_WORK ORDER_
Every line with the string "Statements" must be copied from the entries below.

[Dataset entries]
•••

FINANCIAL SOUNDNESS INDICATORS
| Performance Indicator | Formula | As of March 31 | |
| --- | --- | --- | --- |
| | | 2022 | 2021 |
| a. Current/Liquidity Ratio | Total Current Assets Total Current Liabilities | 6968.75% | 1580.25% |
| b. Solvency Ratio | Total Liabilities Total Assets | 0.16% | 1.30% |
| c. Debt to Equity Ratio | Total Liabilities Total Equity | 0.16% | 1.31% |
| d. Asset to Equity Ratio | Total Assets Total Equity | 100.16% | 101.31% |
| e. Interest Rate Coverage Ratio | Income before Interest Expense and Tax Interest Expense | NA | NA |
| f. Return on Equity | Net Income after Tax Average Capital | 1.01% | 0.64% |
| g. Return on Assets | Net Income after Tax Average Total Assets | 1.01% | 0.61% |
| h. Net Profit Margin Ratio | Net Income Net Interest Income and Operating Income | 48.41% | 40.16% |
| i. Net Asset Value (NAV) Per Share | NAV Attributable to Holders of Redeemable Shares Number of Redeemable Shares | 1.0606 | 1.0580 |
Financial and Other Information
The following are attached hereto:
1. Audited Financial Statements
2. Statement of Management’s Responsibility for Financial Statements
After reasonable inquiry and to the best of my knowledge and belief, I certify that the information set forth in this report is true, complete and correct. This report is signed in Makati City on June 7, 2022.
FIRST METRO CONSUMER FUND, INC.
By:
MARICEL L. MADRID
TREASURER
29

•••

_TASK OUTPUT_
1. Audited Financial Statements
2. Statement of Management’s Responsibility for Financial Statements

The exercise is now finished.